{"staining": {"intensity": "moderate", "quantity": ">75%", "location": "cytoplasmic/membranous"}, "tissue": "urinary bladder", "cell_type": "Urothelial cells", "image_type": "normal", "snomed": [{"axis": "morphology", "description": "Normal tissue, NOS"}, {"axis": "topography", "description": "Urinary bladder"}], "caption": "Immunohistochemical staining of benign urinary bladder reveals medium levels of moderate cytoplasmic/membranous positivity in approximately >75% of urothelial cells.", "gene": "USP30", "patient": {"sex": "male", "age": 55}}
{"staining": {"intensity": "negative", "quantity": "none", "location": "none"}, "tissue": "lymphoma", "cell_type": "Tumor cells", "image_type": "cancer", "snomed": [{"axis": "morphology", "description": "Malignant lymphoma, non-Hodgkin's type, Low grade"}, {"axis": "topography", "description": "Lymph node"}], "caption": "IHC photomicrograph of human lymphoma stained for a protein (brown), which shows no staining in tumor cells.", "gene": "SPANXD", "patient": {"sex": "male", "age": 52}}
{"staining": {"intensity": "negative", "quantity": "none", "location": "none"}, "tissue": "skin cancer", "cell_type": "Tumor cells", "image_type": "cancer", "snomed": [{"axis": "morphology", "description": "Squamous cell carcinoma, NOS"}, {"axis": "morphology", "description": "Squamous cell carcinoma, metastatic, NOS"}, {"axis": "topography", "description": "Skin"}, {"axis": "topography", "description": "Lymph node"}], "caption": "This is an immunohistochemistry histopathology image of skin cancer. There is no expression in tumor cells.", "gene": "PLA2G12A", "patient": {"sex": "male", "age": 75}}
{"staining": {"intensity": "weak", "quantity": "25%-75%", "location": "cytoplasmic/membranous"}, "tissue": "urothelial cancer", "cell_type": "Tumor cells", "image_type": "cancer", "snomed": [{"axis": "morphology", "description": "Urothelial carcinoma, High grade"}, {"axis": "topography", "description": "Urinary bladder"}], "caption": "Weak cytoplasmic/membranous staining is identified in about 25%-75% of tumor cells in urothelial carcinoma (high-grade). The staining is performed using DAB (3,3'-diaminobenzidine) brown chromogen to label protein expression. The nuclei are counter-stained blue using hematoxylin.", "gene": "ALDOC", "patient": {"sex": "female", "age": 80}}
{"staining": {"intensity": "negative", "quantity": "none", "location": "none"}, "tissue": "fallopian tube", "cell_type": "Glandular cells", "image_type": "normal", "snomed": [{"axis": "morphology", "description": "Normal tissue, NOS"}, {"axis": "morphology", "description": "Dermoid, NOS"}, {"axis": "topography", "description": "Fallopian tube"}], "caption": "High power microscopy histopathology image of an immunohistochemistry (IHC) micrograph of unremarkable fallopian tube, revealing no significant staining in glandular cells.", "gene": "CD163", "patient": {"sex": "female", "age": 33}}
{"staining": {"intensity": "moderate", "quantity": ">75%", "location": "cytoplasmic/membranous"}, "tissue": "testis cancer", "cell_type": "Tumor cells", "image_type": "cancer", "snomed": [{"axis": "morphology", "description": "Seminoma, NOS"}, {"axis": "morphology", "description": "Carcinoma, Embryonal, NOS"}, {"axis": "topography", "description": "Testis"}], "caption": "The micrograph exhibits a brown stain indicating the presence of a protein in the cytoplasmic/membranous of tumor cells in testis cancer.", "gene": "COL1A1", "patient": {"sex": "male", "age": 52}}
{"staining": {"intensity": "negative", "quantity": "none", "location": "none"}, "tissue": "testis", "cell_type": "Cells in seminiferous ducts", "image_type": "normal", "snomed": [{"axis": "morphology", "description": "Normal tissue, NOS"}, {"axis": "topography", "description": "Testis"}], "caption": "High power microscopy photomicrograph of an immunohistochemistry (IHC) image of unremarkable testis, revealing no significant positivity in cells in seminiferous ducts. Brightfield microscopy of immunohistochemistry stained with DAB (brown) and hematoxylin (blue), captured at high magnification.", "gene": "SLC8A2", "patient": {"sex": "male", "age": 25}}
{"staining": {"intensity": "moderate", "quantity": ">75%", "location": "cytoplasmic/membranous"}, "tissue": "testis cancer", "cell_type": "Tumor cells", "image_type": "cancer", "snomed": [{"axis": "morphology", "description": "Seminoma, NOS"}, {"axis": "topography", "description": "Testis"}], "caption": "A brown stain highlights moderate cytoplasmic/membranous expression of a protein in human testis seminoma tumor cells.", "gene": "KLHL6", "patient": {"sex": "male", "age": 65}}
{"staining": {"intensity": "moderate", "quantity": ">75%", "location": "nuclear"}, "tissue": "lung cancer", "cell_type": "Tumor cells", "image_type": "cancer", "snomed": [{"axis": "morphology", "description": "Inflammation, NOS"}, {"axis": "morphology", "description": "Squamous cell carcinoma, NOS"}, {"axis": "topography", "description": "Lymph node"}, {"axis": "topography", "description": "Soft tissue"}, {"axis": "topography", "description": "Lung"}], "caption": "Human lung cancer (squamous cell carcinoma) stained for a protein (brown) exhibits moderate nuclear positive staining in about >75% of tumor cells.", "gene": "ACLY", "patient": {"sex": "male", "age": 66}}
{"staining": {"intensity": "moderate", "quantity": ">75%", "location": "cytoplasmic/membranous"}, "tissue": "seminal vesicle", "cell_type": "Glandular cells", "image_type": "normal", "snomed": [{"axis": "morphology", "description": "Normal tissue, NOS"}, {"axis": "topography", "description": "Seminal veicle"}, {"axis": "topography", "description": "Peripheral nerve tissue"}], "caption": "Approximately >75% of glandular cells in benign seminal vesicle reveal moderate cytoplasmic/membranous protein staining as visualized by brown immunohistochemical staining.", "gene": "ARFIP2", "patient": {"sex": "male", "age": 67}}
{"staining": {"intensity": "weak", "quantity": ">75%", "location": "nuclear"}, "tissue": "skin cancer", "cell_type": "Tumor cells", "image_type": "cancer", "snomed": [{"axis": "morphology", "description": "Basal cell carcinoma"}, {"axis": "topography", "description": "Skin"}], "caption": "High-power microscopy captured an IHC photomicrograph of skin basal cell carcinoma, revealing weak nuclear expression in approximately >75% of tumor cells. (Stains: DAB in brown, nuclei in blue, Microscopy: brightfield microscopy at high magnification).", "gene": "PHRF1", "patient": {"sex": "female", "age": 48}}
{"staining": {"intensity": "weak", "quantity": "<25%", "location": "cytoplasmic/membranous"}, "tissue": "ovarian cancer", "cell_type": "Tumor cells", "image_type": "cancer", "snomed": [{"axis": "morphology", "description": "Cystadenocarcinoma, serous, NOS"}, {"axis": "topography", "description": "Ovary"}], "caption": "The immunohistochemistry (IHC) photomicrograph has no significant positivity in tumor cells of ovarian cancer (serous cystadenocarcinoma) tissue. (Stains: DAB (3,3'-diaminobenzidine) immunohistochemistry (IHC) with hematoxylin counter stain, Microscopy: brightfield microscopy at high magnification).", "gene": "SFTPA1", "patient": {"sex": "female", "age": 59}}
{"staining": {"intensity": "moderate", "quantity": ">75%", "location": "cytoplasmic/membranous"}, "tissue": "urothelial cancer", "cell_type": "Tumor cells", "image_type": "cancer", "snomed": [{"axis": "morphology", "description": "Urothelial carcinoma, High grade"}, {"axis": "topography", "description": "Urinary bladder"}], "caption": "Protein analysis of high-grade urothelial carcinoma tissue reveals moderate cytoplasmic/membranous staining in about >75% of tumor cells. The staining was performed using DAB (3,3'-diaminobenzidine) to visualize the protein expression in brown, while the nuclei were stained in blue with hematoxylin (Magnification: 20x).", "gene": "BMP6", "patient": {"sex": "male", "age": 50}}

#### Problem requirements
When you reach the line in the material above that holds "non-Hodgkin's type, Low", begin reproducing lines exactly, and stop after the line that holds "cytoplasmic/membranous staining is".

#### Written solution
{"staining": {"intensity": "negative", "quantity": "none", "location": "none"}, "tissue": "lymphoma", "cell_type": "Tumor cells", "image_type": "cancer", "snomed": [{"axis": "morphology", "description": "Malignant lymphoma, non-Hodgkin's type, Low grade"}, {"axis": "topography", "description": "Lymph node"}], "caption": "IHC photomicrograph of human lymphoma stained for a protein (brown), which shows no staining in tumor cells.", "gene": "SPANXD", "patient": {"sex": "male", "age": 52}}
{"staining": {"intensity": "negative", "quantity": "none", "location": "none"}, "tissue": "skin cancer", "cell_type": "Tumor cells", "image_type": "cancer", "snomed": [{"axis": "morphology", "description": "Squamous cell carcinoma, NOS"}, {"axis": "morphology", "description": "Squamous cell carcinoma, metastatic, NOS"}, {"axis": "topography", "description": "Skin"}, {"axis": "topography", "description": "Lymph node"}], "caption": "This is an immunohistochemistry histopathology image of skin cancer. There is no expression in tumor cells.", "gene": "PLA2G12A", "patient": {"sex": "male", "age": 75}}
{"staining": {"intensity": "weak", "quantity": "25%-75%", "location": "cytoplasmic/membranous"}, "tissue": "urothelial cancer", "cell_type": "Tumor cells", "image_type": "cancer", "snomed": [{"axis": "morphology", "description": "Urothelial carcinoma, High grade"}, {"axis": "topography", "description": "Urinary bladder"}], "caption": "Weak cytoplasmic/membranous staining is identified in about 25%-75% of tumor cells in urothelial carcinoma (high-grade). The staining is performed using DAB (3,3'-diaminobenzidine) brown chromogen to label protein expression. The nuclei are counter-stained blue using hematoxylin.", "gene": "ALDOC", "patient": {"sex": "female", "age": 80}}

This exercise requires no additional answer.